**What the task asks**
Extract every line of the entries below that contains the string "values", matching uppercase and lowercase exactly.

*** Exercise materials ***

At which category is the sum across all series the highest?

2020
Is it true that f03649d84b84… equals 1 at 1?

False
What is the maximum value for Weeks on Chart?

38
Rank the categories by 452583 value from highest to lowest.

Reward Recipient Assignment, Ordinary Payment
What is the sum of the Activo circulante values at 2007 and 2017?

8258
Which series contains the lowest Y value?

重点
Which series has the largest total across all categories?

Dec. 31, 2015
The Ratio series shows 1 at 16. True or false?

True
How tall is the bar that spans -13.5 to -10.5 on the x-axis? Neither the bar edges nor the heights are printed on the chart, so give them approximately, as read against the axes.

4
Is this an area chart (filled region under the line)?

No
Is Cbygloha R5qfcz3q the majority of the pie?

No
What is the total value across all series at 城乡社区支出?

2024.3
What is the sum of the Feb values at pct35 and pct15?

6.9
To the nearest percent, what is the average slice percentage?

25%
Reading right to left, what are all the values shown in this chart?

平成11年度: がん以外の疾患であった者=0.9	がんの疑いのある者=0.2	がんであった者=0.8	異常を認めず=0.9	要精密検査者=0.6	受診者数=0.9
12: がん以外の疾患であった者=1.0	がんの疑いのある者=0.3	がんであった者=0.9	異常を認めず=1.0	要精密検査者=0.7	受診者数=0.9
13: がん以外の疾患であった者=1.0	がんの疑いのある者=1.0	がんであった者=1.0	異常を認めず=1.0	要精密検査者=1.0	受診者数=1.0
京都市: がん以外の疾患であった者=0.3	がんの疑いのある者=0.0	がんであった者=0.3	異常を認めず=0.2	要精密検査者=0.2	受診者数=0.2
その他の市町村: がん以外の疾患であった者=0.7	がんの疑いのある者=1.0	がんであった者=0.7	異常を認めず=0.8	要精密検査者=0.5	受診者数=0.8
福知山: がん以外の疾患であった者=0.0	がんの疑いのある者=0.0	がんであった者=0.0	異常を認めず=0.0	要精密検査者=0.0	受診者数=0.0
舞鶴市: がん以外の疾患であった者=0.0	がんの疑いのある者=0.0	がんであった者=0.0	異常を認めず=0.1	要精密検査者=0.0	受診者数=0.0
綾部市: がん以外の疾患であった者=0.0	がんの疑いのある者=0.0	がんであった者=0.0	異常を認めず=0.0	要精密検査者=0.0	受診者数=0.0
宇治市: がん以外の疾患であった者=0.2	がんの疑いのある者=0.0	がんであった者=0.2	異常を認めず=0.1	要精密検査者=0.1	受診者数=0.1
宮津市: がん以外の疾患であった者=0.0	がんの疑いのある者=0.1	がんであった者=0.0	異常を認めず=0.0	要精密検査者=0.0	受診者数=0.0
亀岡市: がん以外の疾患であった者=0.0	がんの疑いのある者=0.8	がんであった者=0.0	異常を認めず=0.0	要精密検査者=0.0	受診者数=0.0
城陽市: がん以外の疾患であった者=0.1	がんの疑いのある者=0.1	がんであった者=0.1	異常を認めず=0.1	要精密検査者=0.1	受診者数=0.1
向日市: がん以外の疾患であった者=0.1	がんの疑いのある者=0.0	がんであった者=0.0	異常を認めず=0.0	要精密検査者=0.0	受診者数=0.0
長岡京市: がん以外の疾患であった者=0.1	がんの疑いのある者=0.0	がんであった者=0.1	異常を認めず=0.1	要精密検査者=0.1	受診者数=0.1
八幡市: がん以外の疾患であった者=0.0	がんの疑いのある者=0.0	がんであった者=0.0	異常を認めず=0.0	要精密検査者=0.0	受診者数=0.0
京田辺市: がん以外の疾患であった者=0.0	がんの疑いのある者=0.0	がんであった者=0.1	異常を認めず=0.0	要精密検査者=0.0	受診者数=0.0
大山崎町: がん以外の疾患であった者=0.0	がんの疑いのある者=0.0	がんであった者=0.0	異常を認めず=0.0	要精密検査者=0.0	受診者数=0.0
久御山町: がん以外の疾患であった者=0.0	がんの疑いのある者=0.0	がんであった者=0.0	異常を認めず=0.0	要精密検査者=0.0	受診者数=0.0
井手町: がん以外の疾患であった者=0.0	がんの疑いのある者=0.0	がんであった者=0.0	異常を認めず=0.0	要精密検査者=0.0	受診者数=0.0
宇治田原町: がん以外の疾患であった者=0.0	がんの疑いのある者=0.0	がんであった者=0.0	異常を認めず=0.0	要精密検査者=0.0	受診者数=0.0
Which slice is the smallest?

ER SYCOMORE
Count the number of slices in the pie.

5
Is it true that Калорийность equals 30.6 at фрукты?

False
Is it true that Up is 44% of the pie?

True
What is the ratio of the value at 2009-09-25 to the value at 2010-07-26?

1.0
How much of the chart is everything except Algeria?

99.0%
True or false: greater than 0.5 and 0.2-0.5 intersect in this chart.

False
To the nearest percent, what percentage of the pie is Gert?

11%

*** End of Exercise materials ***

**Output of the exercise**
What is the sum of the Activo circulante values at 2007 and 2017?
What is the sum of the Feb values at pct35 and pct15?
Reading right to left, what are all the values shown in this chart?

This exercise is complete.